Congress:
EuroSafe Imaging 2020
Keywords:
Multicentre study, Observational, Retrospective, Quality assurance, Education and training, Safety, Health policy and practice, Dosimetry, CT, Radioprotection / Radiation dose, Radiographers, Action 5 - Performance indicators for radiation protection management
Authors:
T. Szczykutowicz, S. Rose
DOI:
10.26044/esi2020/ESI-02989
Conclusion and recommendations
Figures 4 and 5 depict the results of applying a repeat rate analysis to two different imaging centers. Figure 4 quantifies the repeat rates while Figure 5 quantifies effective dose differences for exams with and without a tomographic (i.e. axial or helical scan) repeat.
- Repeat rates at the sites we studied are much lower than those reported for radiography and mammography[3]
- Effective dose increases are actually more than double for exams containing repeats. We believe they average over 100% increase because larger patients tended to be more likely to have a repeat relative to smaller patients--> driving the effective dose for repeat containing exams up.

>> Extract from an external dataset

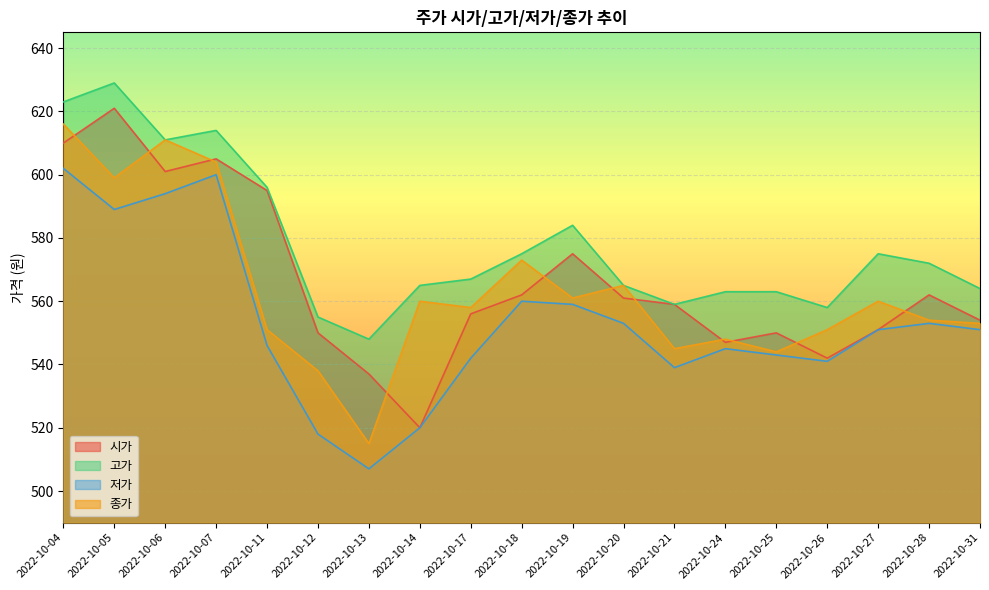

What is the value of the 고가 point at the 11th from the left?

584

What to do with all this data?
- Now we can identify areas for targeted improvements efforts. We can quantify repeats by scan type and specific: sites, scanners, protocols, technologists
- Technologists with 0% repeats likely are NOT doing a good job. Some repeats are motivated by patient motion or poor patient cardiac output. A good technologist would repeat an exam to account for these clinical realities.
- Technologists with high repeat rates relative to their peers may not be giving adequate patient instructions, or interacting with the CT scanner properly.
- Protocols with high repeat rates may signal issues with the scan parameters. For example, high rate of repeats for a specific pediatric protocol due to motion may motivate speeding up the protocol.
An example of what a site can do once they have repeat rate analysis data. We applied our repeat rate data to 5 unaffiliated sites. We quantified the repeat rates for CTA for PE across the sites and found a statistically significant difference between sites. See Figure 6. Further analysis of the difference between sites discovered the sites with higher CTA for PE repeats were using: higher gauge needles for contrast administration, had more frequent injector malfunctions, and did not use a contrast warmer. All of these difference help explain why their high injection rate CTA for PE exams were being repeated due to poor contrast enhancement.
Conclusions
- We have provided an overview of the causes, effects, and impacts of repeated imaging in CT.
- We have defined distinct types of repeats for CT representing scan modes: localizers, bolus tracking, helical, axial, and extension repeats
- We have quantified repeat rates for the first time, reporting tomographic (i.e. helical and axial) rates were 1.2% from a cohort of 61,102 patients
- We have quantified for the first time effective dose increases due to repeated imaging
- We have shown an example of how repeat rate analysis can be used to direct a quality/safety teams efforts
- We need to apply our methods to sites that do not cultivate their protocols like we do. We know from the literature, repeat rates are effected by the work of a CT protocol optimization team.[5] Our main site has direct oversight by such a team[6-7], and we advise the rural site included in our study.